◆ Task details: Reproduce the listing below without changes, starting at its first line and ending at the line that contains "മാധ്യമീകരിച്ച", with both of those lines included.

-- begin --

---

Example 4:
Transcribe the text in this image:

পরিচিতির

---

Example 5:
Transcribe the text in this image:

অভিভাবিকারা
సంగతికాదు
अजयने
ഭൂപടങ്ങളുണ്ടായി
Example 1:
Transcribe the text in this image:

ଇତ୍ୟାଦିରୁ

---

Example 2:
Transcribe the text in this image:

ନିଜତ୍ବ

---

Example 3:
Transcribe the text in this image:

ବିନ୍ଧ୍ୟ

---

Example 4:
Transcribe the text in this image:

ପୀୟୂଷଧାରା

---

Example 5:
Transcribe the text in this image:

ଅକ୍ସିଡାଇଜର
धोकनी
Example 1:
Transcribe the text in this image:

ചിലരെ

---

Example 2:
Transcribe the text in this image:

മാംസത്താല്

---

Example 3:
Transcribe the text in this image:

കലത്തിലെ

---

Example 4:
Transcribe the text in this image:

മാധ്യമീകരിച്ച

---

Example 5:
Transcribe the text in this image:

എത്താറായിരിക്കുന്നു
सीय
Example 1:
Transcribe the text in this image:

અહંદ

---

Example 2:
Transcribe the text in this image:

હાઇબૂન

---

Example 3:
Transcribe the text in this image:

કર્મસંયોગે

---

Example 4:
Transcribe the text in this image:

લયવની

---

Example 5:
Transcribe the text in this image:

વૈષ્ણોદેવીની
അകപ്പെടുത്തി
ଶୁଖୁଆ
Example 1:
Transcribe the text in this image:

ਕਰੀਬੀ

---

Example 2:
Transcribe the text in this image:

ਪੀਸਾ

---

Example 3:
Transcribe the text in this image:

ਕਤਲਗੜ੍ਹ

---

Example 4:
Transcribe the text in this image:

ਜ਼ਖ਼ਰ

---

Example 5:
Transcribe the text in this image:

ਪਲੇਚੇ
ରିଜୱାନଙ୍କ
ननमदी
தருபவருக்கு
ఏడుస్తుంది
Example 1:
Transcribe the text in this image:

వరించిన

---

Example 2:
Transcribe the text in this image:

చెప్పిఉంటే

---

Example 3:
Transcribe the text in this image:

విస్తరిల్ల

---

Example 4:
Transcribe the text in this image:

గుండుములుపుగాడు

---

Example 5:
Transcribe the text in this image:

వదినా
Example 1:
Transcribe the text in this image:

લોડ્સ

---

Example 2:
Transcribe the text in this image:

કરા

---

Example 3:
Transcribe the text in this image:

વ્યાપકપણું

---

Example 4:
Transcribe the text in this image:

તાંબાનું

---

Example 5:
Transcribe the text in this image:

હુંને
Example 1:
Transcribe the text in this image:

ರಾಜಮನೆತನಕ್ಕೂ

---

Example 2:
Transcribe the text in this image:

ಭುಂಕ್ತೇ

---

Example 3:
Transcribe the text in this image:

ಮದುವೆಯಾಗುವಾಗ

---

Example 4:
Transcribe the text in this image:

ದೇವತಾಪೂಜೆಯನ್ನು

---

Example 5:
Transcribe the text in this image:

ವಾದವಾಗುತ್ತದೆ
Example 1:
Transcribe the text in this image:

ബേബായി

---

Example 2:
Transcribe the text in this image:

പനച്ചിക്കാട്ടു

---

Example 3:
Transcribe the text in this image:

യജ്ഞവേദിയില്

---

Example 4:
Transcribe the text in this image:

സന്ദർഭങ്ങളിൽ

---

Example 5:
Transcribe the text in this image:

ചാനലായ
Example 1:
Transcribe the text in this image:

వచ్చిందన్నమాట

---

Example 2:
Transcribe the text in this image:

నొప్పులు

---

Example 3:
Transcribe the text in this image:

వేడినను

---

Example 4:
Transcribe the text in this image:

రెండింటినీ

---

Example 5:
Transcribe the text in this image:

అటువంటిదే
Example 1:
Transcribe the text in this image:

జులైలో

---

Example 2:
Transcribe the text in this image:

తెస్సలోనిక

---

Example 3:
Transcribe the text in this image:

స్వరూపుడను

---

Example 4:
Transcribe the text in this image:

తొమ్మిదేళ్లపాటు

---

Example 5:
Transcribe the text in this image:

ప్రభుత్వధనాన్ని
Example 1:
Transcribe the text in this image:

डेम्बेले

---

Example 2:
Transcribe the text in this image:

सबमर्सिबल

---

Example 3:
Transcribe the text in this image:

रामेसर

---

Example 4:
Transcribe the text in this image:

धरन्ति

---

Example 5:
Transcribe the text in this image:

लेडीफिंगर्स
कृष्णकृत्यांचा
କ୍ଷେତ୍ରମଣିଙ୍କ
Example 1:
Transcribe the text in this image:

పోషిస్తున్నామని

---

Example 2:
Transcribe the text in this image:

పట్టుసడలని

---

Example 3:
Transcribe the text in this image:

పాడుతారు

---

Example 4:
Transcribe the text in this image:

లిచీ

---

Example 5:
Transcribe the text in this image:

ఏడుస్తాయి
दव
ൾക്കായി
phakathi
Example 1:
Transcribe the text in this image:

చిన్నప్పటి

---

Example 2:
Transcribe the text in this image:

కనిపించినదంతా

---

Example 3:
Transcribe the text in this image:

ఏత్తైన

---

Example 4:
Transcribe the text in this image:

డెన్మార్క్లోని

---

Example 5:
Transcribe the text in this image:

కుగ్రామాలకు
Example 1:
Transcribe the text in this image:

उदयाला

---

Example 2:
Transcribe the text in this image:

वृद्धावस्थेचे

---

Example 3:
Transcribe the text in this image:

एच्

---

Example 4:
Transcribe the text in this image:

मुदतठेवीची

-- end --

◆ Expected output:
---

Example 4:
Transcribe the text in this image:

পরিচিতির

---

Example 5:
Transcribe the text in this image:

অভিভাবিকারা
సంగతికాదు
अजयने
ഭൂപടങ്ങളുണ്ടായി
Example 1:
Transcribe the text in this image:

ଇତ୍ୟାଦିରୁ

---

Example 2:
Transcribe the text in this image:

ନିଜତ୍ବ

---

Example 3:
Transcribe the text in this image:

ବିନ୍ଧ୍ୟ

---

Example 4:
Transcribe the text in this image:

ପୀୟୂଷଧାରା

---

Example 5:
Transcribe the text in this image:

ଅକ୍ସିଡାଇଜର
धोकनी
Example 1:
Transcribe the text in this image:

ചിലരെ

---

Example 2:
Transcribe the text in this image:

മാംസത്താല്

---

Example 3:
Transcribe the text in this image:

കലത്തിലെ

---

Example 4:
Transcribe the text in this image:

മാധ്യമീകരിച്ച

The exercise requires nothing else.